Theo meets many shady associates of Boris, including Horst, whose apartment is full of fake and stolen art. Boris explains that Horst’s friend Sascha probably has the painting. Boris promises to contact his associates in Antwerp, Belgium, for further information.
Theo sees Kitsey and Tom Cable kissing and realizes that she is in love with Tom, just as he is in love with Pippa. Theo and Kitsey talk and agree that they have a solid-but-unloving relationship that they should continue.
At his engagement party, Theo meets Lucius Reeve’s business partner, who threatens to expose Theo’s antiques restoration scam. Boris tells Theo they must leave immediately to track down the painting overseas.
Theo’s love for Pippa, of which she seems blissfully unaware, makes him miserable and distracted. In contrast to his true love for Pippa is his unemotional “love” for Kitsey. Kitsey is the more sensible, rational choice for him and his future. Through sheer force of will, Theo tries to make his relationship with Kitsey work. When he finds out that Kitsey is in the same position he is, loving someone she can never be with, they convince one another that the prudent choice is to remain together.

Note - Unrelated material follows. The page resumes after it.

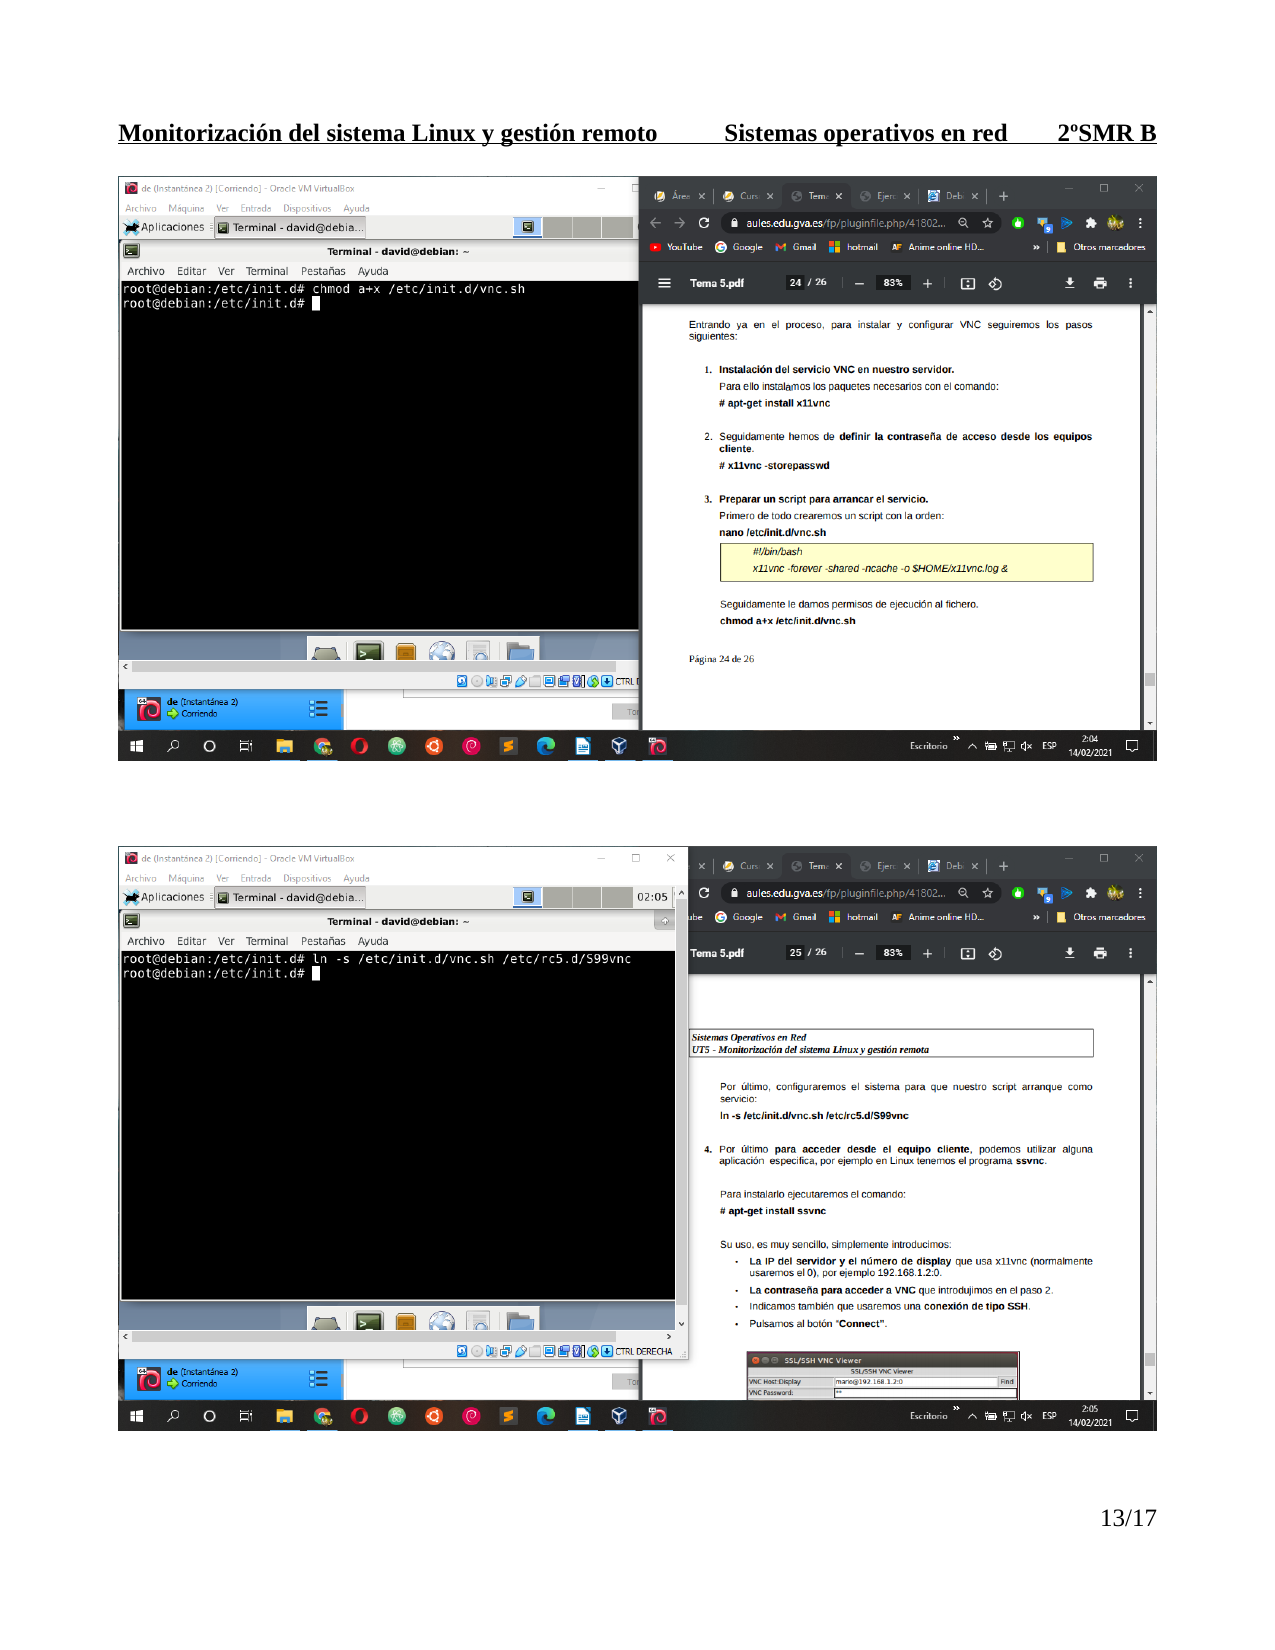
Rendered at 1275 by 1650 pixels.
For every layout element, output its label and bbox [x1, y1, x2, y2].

picture [118, 176, 1157, 761]
picture [118, 846, 1157, 1431]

The false perception of love between Theo and Kitsey parallels the deception of the paintings in Horst’s apartment—forgeries, not authentic originals—and Hobie’s restored antiques that Theo sells as originals. The value of a painting or an antique, be it a fake or an original, ultimately is decided by the buyer, not the seller. This perceived value speaks to Theo’s emotional relationship with The Goldfinch, which he has thought to be in his possession for years but in truth has been a textbook wrapped in layers of material and tape. Nonetheless, his belief that he’s had the priceless masterpiece is what is most important, not the painting itself, because he has created a connection between the painting and his dead mother. Perception is more important than reality.